Contralateral kidney usually undergoes compensatory hypertrophy. The rate of compensatory hypertrophy of the contralateral kidney varies from 16.6% to 89.8%. [7,26,29]. It is considered that if there is no hypertrophy, the practitioner should be suspicious of the contralateral kidney having an abnormality [9]. We detected compensatory hypertrophy in 69 patients (62%); therefore, except three CKD patients, the rest of the study group had normal kidney functions and dimensions. Our result was 62% (69 patients) and was in line with the literature. It may be possible to observe compensatory hypertrophy during longer follow-up. It is well known that kidneys with MCDK involute within time, but there are variable data about the time of involution in the literature [3]. Unfortunately, we were not able to give our involution data because of missing files.

It is already known that MCDK often undergoes involution and malignant transformation has been reported very rare and strict blood pressure measurement and US examination for hypertension are recommended [36-38]. During the follow-up period of our patients, no patient was suspected of malignant transformation. In our follow-up, nephrectomy has not been performed in any case, while four patients underwent nephrectomy in other centers.

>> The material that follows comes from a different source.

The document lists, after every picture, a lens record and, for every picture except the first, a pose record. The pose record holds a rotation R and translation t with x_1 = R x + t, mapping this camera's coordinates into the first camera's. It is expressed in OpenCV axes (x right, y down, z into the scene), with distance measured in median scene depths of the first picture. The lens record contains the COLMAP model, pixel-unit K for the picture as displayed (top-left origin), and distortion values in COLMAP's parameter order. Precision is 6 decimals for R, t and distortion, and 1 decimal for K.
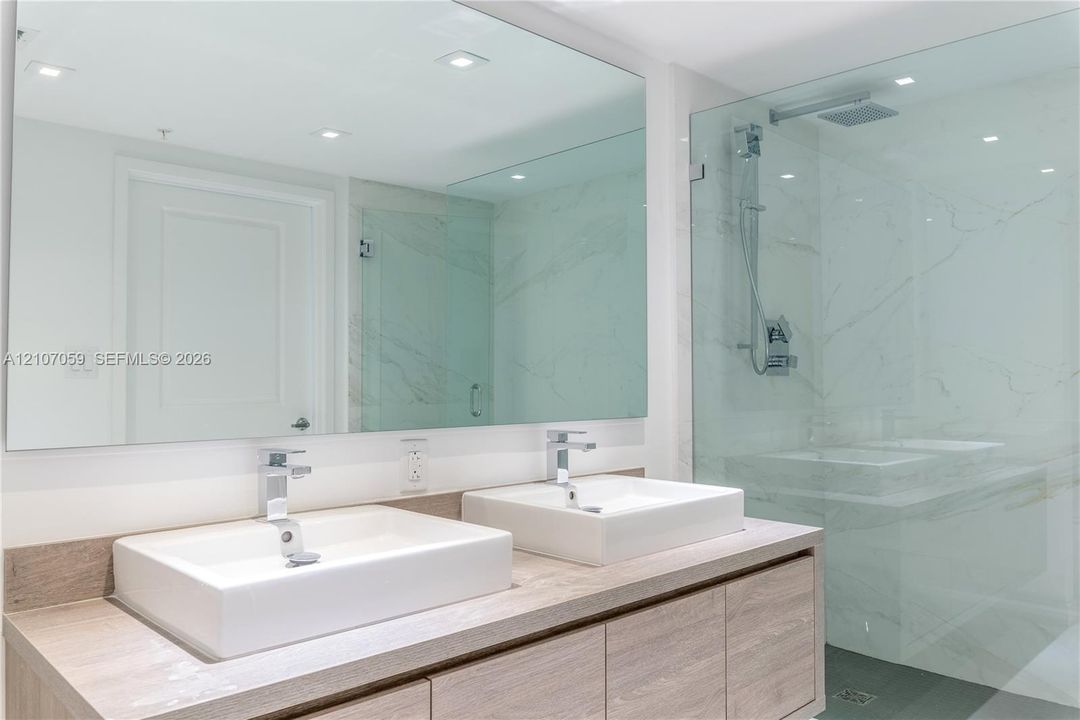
lens RADIAL K [[800.7, 0, 539.3], [0, 800.7, 357.0], [0, 0, 1]] dist [-0.004663, -0.000155]
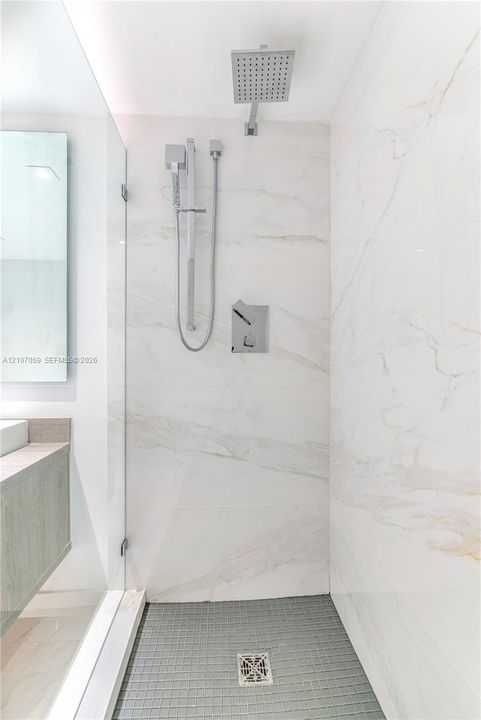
lens RADIAL K [[308.1, 0, 240.1], [0, 308.1, 364.7], [0, 0, 1]] dist [-0.006878, -0.000454]
pose [[0.767547, 0.013733, -0.640846, 0.628069], [0.010483, 0.999368, 0.033970, 0.027268], [0.640907, -0.032792, 0.766918, 0.705647]]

Our study is with limitations such as retrospective methodology, a retrospective evaluation of the frequency and characteristics of the UTI, no records of prophylactic antibiotics, and ultrasonographies performed by different radiologists.

5. Conclusion

Multicystic dysplastic kidney is the most common cause of renal cystic disease with a good prognosis in childhood. We advocate that VCUG should be reserved for patients with recurrent UTI and other urological problems indicated by US and abnormal DMSA scan results. These decrease unnecessary VSUG imaging. Moreover, pediatric nephrologists should be careful about that hypertension, renal dysfunction, proteinuria, and malignant transformation could develop in a small part of the MCDK patients.

Ethical approval

The procedures were in accordance with the ethical standard for human experimentations established by Declaration of Helsinki 1975, as revised in 2013. The study was approved by the Ethics Committee of (2018/180) Diyarbakır Gazi Yaşargil Training and Research Hospital.

Table 1

Characteristics of children with unilateral multicystic dysplastic kidney.

Feature	Number	Rate (%)
SexFemale/male	52/59	46.8/53.2
Side of multicystic dysplastic kidneyRight/left	65/46	58.6/51.4
Parental consanguinity	72	64.9
Prenatal diagnosis	87	78.4
Family history of renal disease	13	11.7
Decreased renal function	3	2.7
Congenital heart disease	4	3.6
Hypertension	3	2.7
Proteinuria	3	2.7
History of urinary tract infection	8	7.2

Table 2

Contralateral vesicoureteral reflux and other urinary system anomalies accompanying to multicystic dysplastic kidney.

	Patient number	Rate (%)
Contralateral VUR	9	18.2
Hypdysplasia/dysplasia	2	1.8
UPJO	5	4.5
UVJO	1	0.9
Ipsilateral ureteroceles	3	2.7
Undescended testis	2	1.8
Hypospadias	1	0.9

VUR: Vesicoureteral reflux, UPJO: Ureteropelvic junction obstruction, UVJO: Ureterovesical junction obstruction.